The CRA said it plans to send approximately 25,000 e-mails in August, another 25,000 in November and a further 25,000 e-mails by May, 2023.

However, even without receiving an e-mail notification, the agency said a taxpayer can check if they have a cheque by logging into My Account, a secure portal on its website to check if they have an uncashed cheque over a period of six months. It added that representatives can also view uncashed cheques of their clients.

Each year, the CRA said it issues millions of payments to Canadian taxpayers in the form of refund benefits. These payments are issued by either direct deposit or by cheque.

“Over time, payments can remain uncashed for various reasons, such as the taxpayer misplacing the cheque or even a change of address which did not allow for delivery,” the agency said in a statement.

The CRA said since the e-mail notification initiative was first launched in February, 2020, about two million uncashed cheques valued at $802-million were redeemed by May 31, 2022.

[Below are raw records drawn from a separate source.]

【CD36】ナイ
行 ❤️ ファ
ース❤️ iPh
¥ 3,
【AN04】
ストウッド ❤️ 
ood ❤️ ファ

The average amount per uncashed cheque is $158 with some of them dating as far back as 1998, the agency said.

As of May, 2022, there were an estimated 8.9 million uncashed cheques with the CRA. In May, 2019, about five million Canadians had an estimated 7.6 million uncashed cheques.

“As government cheques never expire or stale date, the CRA cannot void the original cheque and re-issue a new one unless requested by the taxpayer,” the statement read. “These upcoming e-notifications are to encourage taxpayers to cash any cheques they have in their possession.”

The agency said taxpayers can register for the direct deposit option on its website to receive payments directly into their bank accounts.